More Confirmation Hearings, Republican Retreat

It’s a busy short week for Congress. House and Senate Republicans head to Philadelphia this week to begin sorting out fiscal priorities for the coming year in the party’s annual retreat. 

The retreat should lay out the first 100 days game plan for the Administration and Congressional Republicans and could lay the groundwork for setting fiscal priorities in the first year of the Trump Administration.

The Government Accountability Office (GAO) warned Congress in a report last week that the country is headed toward a fiscal train wreck. That’s even before any new spending programs or tax cuts are considered. Soaring costs for entitlement programs, from an aging population and rising health care costs, will combine with increasing interest payments to push the federal debt to record levels, the GAO said.

Federal debt as a share of the economy reached 77 percent last year, compared to the historical average since World War II of 44 percent. Without a change in policy, the ratio will exceed its historic high of 106 percent within 15 to 25 years.

Also, welcome to the first week of Congress with President Trump in the White House. Congressional leaders from both parties will meet with the new president at the White House today for a 5 p.m. reception. 

The House will have a light week of mostly suspension bills. The only non-suspension bill the House will vote on next week is HR 7, the No Taxpayer Funding for Abortion and Abortion Insurance Full Disclosure Act of 2017.  The measure, sponsored by Rep. Chris Smith (R-NJ), would prohibit federal funds, including those provided to the District of Columbia, from being used for abortions or for health benefits that cover abortions. The House has voted on a version of the bill in prior years as part of Republicans’ sustained targeting of Planned Parenthood.

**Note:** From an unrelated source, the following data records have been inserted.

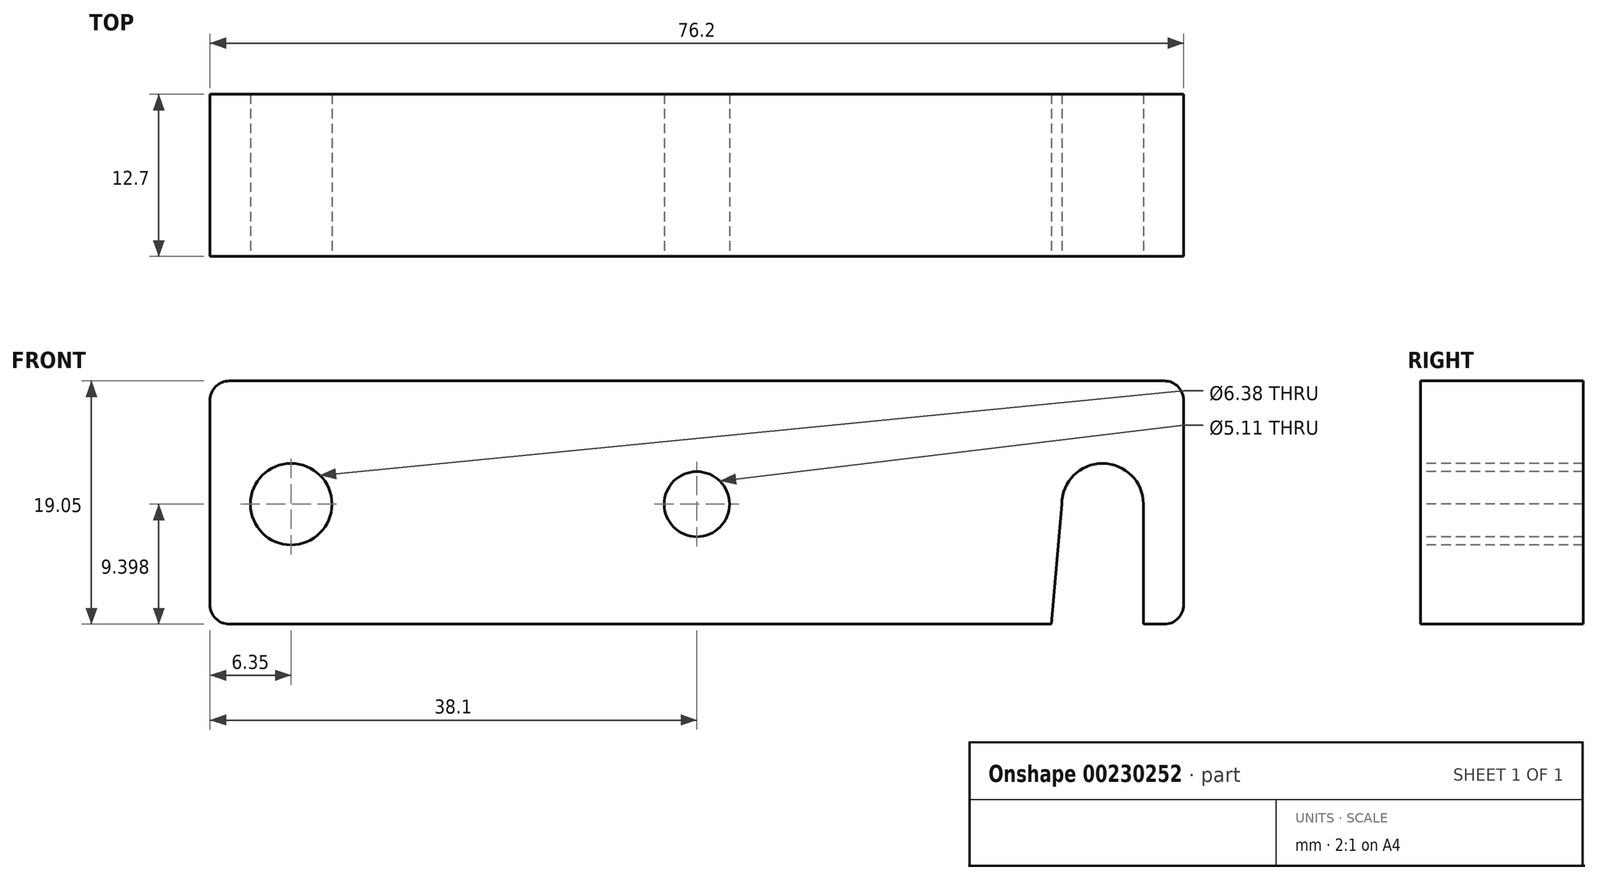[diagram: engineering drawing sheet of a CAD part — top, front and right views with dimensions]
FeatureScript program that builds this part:
annotation { "Feature Type Name" : "Feature", "Feature Type Description" : "" }
export const myFeature = defineFeature(function(context is Context, id is Id, definition is map)
    precondition{}
    {
        {
            var Q0;
            Q0=qCreatedBy(makeId("Right.planeOp"),FACE);
            var sketch = newSketch(context, id + "F0", { "sketchPlane" : qUnion([Q0])});
            skLineSegment(sketch, "E0.bottom", {"start": v(0, 0) * mm, "end": v(12.7, 0) * mm});
            skLineSegment(sketch, "E0.top", {"start": v(0, 19.05) * mm, "end": v(12.7, 19.05) * mm});
            skLineSegment(sketch, "E0.left", {"start": v(0, 0) * mm, "end": v(0, 19.05) * mm});
            skLineSegment(sketch, "E0.right", {"start": v(12.7, 0) * mm, "end": v(12.7, 19.05) * mm});
            skSolve(sketch);
        }
        {
            var Q0;
            Q0 = qSketchRegion(id + "F0", true);
            extrude(context, id + "F1", {"entities" : qUnion([Q0]), "depth" : 76.2 * mm});
        }
        {
            var Q0;
            Q0=makeQuery(id+"F1.opExtrude","SWEPT_FACE",FACE,{"disambiguationData":[OSD([sQuery(id+"F0.wireOp",EDGE,"E0.left")])]});
            var sketch = newSketch(context, id + "F2", { "sketchPlane" : qUnion([Q0])});
            skLineSegment(sketch, "E1", {"start": v(0, 9.4) * mm, "end": v(6.35, 9.4) * mm});
            skLineSegment(sketch, "E2", {"start": v(6.35, 9.4) * mm, "end": v(38.1, 9.4) * mm});
            skPoint(sketch, "E3", {"position": v(38.1, 9.4) * mm});
            skCircle(sketch, "E4", {"center": v(6.35, 9.4) * mm, "radius": 3.19 * mm});
            skLineSegment(sketch, "E5", {"start": v(6.35, 9.4) * mm, "end": v(69.85, 9.4) * mm});
            skArc(sketch, "E6", {"start": v(73.04, 9.4) * mm, "mid": v(69.85, 12.59) * mm, "end": v(66.66, 9.4) * mm});
            skLineSegment(sketch, "E7", {"start": v(66.66, 9.4) * mm, "end": v(65.84, 0) * mm});
            skLineSegment(sketch, "E8", {"start": v(69.85, 9.4) * mm, "end": v(69.85, 0) * mm, "construction": true});
            skLineSegment(sketch, "E9", {"start": v(73.04, 0) * mm, "end": v(73.04, 9.4) * mm});
            skSolve(sketch);
        }
        {
            var Q0;
            {var subQ0=sQuery(id+"F2.wireOp",EDGE,"E5");var subQ1=sQuery(id+"F2.wireOp",EDGE,"E1");var subQ2=makeQuery(id+"F2.imprint","INTERSECT",VERTEX,{"derivedFrom":[subQ1,subQ0]});Q0=makeQuery(id+"F2.imprint","IMPRINT",FACE,{"disambiguationData":[TD([[makeQuery(id+"F2.imprint","IMPRINT",EDGE,{"disambiguationData":[TD([[subQ2,1.0]])],"derivedFrom":subQ1}),-1.0]])]});}
            var Q1;
            Q1=makeQuery(id+"F2.imprint","IMPRINT",FACE,{"disambiguationData":[TD([[makeQuery(id+"F2.imprint","IMPRINT",EDGE,{"derivedFrom":sQuery(id+"F2.wireOp",EDGE,"E6")}),1.0]])]});
            var Q2;
            {var subQ0=sQuery(id+"F2.wireOp",EDGE,"E5");var subQ1=sQuery(id+"F2.wireOp",EDGE,"E1");var subQ2=makeQuery(id+"F2.imprint","INTERSECT",VERTEX,{"derivedFrom":[subQ1,subQ0]});Q2=makeQuery(id+"F2.imprint","IMPRINT",FACE,{"disambiguationData":[TD([[makeQuery(id+"F2.imprint","IMPRINT",EDGE,{"disambiguationData":[TD([[subQ2,1.0]])],"derivedFrom":subQ1}),1.0]])]});}
            extrude(context, id + "F3", {"entities" : qUnion([Q0, Q1, Q2]), "operationType" : NewBodyOperationType.REMOVE, "oppositeDirection" : true, "depth" : 25.4 * mm});
        }
        {
            var Q0;
            Q0=sQuery(id+"F2.wireOp",VERTEX,"E3");
            var Q1;
            Q1=makeQuery(id+"F1.opExtrude","SWEPT_BODY",BODY,{"disambiguationData":[OSD([sQuery(id+"F0.wireOp",EDGE,"E0.bottom"),sQuery(id+"F0.wireOp",EDGE,"E0.top"),sQuery(id+"F0.wireOp",EDGE,"E0.left"),sQuery(id+"F0.wireOp",EDGE,"E0.right")])]});
            hole(context, id + "F4", {"style" : HoleStyle.SIMPLE, "endStyle" : HoleEndStyle.THROUGH, "standardTappedOrClearance" : lookupTablePath({ "standard" : "ANSI", "engagement" : "75%", "pitch" : "20 tpi", "size" : "1/4", "type" : "Tapped" }), "standardBlindInLast" : lookupTablePath({ "standard" : "ANSI", "engagement" : "75%", "pitch" : "20 tpi", "size" : "1/4", "type" : "Tapped" }), "holeDiameter" : 5.1 * mm, "locations" : qUnion([Q0]), "scope" : qUnion([Q1]), "isTappedThrough" : true, "majorDiameter" : 6.35 * mm, "showTappedDepth" : true});
        }
        {
            var Q0;
            Q0=makeQuery(id+"F1.opExtrude","CAP_EDGE",EDGE,{"disambiguationData":[OSD([sQuery(id+"F0.wireOp",EDGE,"E0.top")])],"isStart":false});
            var Q1;
            Q1=makeQuery(id+"F1.opExtrude","CAP_EDGE",EDGE,{"disambiguationData":[OSD([sQuery(id+"F0.wireOp",EDGE,"E0.top")])],"isStart":true});
            var Q2;
            Q2=makeQuery(id+"F1.opExtrude","CAP_EDGE",EDGE,{"disambiguationData":[OSD([sQuery(id+"F0.wireOp",EDGE,"E0.bottom")])],"isStart":false});
            var Q3;
            Q3=makeQuery(id+"F1.opExtrude","CAP_EDGE",EDGE,{"disambiguationData":[OSD([sQuery(id+"F0.wireOp",EDGE,"E0.bottom")])],"isStart":true});
            fillet(context, id + "F5", {"entities" : qUnion([Q0, Q1, Q2, Q3]), "radius" : 1.52 * mm, "tangentPropagation" : true, "allowEdgeOverflow" : false});
        }
    });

The Senate continues to work on the confirmation process. Senate Democrats are demanding paperwork and additional time to question the remaining nominees, but truly all they can do is slow down the process. Up this week are Rep. Mike Pompeo (R-KS),who is up for CIA director, Rep. Tom Price (R-GA), who is up for Secretary of HHS and will appear before Senate Finance for another chance to defend ACA repeal, and Rep. Mick Mulvany (R-SC), who is Trump’s pick for White House budget director. Rep. Mulvaney gets a full day on Tuesday at two confirmation hearings: a morning hearing by the Senate Budget Committee and an afternoon examination by the Senate Homeland Security and Governmental Affairs Committee.

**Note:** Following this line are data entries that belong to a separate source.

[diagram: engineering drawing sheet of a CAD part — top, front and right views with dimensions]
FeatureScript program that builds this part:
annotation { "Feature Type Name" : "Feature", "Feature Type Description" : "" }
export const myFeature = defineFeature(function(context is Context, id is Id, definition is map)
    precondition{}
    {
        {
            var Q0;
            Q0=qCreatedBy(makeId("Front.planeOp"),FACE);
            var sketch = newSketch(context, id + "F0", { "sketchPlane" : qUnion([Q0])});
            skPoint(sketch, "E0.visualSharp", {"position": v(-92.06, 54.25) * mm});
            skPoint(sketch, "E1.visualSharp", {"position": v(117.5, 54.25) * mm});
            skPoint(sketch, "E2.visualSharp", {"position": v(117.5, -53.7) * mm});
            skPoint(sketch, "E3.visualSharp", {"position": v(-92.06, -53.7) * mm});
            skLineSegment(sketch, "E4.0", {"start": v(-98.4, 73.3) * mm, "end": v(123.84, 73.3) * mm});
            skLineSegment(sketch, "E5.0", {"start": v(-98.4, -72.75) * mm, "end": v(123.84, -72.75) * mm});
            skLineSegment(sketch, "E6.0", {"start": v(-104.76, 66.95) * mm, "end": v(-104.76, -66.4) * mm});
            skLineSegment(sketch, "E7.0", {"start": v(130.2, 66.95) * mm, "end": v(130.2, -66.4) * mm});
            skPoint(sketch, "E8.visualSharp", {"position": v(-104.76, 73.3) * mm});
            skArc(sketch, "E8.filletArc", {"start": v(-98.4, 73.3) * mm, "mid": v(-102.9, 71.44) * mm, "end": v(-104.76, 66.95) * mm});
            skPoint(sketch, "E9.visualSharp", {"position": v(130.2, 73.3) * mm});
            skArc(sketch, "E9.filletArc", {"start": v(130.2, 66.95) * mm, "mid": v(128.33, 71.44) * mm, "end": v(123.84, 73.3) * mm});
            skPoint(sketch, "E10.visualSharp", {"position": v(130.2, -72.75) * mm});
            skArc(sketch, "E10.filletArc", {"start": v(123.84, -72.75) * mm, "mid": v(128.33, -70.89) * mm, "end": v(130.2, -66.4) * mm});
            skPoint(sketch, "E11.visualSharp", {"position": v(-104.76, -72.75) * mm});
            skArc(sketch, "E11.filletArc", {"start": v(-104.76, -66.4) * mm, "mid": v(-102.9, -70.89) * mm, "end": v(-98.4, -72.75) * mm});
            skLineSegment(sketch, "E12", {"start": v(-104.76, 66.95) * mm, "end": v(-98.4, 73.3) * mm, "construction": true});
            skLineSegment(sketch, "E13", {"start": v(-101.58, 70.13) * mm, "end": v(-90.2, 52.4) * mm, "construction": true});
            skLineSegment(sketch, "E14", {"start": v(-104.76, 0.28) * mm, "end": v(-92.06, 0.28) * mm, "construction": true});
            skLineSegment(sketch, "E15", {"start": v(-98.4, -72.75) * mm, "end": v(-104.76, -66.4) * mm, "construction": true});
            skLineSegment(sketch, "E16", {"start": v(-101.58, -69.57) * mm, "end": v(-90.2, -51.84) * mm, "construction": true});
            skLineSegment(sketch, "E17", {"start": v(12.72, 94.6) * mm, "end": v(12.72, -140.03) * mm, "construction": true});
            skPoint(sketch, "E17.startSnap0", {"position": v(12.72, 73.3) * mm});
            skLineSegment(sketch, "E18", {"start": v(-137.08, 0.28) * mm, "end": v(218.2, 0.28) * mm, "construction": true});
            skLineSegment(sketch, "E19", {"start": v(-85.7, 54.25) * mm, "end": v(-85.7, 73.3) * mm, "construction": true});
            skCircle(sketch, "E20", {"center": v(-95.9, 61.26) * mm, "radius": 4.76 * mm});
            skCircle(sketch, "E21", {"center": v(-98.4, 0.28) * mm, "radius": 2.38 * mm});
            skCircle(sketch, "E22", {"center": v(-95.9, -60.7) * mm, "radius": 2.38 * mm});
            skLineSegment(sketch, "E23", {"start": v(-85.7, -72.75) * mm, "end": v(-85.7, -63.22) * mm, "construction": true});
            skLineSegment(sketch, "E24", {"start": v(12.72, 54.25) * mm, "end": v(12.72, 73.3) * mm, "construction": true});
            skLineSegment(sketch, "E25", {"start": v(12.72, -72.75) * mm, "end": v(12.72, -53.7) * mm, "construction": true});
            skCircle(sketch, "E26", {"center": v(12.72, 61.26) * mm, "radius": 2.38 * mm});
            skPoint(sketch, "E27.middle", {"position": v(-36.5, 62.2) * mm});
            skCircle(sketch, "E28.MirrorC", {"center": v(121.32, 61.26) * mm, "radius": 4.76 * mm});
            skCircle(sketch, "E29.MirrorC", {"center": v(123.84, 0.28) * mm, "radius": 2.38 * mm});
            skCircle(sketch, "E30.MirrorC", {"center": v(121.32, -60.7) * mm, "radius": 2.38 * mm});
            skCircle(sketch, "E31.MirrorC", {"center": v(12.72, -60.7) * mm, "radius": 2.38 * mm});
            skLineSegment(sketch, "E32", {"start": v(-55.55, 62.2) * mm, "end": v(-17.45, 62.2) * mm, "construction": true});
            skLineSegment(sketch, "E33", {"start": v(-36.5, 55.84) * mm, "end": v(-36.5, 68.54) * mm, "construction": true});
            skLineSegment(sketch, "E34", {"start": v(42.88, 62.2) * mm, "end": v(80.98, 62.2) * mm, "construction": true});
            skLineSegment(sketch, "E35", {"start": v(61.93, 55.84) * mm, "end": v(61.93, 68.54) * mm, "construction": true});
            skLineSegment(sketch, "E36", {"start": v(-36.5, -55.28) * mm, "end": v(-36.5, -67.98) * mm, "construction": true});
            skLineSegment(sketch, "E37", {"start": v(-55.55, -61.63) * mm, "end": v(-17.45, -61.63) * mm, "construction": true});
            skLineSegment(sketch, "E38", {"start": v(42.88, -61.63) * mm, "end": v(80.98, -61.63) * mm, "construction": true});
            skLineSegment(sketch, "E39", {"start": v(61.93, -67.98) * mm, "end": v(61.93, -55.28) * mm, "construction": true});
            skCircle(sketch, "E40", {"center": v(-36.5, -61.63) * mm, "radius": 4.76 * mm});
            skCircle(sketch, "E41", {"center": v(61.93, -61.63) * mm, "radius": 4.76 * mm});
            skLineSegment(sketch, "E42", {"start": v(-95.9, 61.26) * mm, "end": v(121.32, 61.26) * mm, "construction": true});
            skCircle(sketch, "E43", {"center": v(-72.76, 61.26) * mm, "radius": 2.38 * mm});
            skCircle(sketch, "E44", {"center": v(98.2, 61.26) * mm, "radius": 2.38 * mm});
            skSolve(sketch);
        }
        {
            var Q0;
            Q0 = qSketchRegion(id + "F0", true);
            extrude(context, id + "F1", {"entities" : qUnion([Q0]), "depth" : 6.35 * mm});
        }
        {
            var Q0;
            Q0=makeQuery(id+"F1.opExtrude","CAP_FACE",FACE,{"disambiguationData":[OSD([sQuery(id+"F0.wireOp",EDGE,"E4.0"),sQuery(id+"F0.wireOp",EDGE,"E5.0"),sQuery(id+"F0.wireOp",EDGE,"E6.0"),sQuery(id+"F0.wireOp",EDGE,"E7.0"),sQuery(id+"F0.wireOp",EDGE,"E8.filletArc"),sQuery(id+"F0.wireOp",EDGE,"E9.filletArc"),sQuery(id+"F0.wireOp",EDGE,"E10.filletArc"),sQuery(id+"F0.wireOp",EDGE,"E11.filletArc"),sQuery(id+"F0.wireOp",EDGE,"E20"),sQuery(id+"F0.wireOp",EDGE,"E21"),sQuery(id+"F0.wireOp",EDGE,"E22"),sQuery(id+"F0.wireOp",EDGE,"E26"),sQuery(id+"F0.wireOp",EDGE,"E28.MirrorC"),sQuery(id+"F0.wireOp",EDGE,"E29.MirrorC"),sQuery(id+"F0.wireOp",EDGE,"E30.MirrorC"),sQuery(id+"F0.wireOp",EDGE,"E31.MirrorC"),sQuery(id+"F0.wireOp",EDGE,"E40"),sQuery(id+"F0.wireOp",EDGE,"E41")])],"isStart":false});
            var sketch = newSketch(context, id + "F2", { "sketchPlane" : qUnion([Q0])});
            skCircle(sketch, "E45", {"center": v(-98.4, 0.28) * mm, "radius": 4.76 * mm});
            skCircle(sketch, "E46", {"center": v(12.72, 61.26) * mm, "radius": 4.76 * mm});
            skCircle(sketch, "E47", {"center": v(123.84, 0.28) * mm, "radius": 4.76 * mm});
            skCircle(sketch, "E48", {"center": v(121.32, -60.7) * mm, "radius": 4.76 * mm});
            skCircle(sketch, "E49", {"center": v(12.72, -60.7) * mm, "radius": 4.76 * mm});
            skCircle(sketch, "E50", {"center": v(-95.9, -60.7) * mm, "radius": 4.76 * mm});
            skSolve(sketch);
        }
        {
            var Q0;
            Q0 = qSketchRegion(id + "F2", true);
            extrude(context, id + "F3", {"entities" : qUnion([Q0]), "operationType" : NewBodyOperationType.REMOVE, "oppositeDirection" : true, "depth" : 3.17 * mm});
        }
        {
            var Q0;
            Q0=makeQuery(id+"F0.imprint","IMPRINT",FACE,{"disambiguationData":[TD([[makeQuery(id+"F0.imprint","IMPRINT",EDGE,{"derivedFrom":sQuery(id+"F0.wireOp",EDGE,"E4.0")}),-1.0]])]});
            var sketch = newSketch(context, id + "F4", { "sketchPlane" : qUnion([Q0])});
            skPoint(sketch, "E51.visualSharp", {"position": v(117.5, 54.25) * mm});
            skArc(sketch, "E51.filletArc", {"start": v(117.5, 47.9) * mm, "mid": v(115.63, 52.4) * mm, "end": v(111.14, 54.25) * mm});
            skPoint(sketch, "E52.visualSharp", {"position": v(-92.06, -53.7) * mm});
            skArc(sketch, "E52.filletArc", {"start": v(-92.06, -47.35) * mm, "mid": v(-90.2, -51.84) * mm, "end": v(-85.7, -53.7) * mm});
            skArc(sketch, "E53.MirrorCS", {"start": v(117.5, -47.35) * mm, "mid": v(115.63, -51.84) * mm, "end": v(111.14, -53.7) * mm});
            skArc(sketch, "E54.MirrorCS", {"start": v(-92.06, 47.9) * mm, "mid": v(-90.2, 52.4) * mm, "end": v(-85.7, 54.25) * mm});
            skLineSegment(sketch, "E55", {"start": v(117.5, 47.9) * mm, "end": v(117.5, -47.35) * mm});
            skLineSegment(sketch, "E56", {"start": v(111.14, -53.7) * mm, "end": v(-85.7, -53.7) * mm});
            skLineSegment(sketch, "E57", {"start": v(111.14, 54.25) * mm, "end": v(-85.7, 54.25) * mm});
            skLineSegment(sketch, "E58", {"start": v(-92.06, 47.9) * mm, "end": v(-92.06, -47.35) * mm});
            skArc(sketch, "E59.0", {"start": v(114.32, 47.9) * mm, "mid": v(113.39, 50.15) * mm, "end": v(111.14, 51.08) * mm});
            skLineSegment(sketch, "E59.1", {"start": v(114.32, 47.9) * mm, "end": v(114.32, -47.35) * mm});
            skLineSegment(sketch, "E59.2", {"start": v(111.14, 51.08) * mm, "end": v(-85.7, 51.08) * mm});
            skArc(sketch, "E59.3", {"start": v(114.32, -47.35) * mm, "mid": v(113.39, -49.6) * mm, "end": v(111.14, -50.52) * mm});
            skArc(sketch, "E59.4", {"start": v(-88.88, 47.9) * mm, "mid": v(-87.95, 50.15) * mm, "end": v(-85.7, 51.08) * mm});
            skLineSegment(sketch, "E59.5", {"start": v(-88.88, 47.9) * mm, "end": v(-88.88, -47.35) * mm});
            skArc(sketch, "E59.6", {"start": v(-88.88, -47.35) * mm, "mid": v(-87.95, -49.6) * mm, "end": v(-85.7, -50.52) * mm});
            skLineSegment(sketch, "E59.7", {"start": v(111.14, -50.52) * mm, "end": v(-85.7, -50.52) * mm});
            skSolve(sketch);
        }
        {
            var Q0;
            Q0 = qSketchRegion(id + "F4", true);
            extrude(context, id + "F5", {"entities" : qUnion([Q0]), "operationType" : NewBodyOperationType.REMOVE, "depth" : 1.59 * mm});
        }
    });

Mattis Confirmed as SECDEF

Just hours after President Trump was sworn into office, the Senate on Friday confirmed two of his national security cabinet nominees.

The Senate confirmed retired Gen. James Mattis to run the Pentagon as Defense Secretary.

A four-star general who retired in 2013, Mattis required a waiver to take the top Pentagon job since he hasn’t been out of uniform for at least seven years.

Congress approved legislation exempting him from the requirement last week, and Trump signed it into law as one of his first acts as president.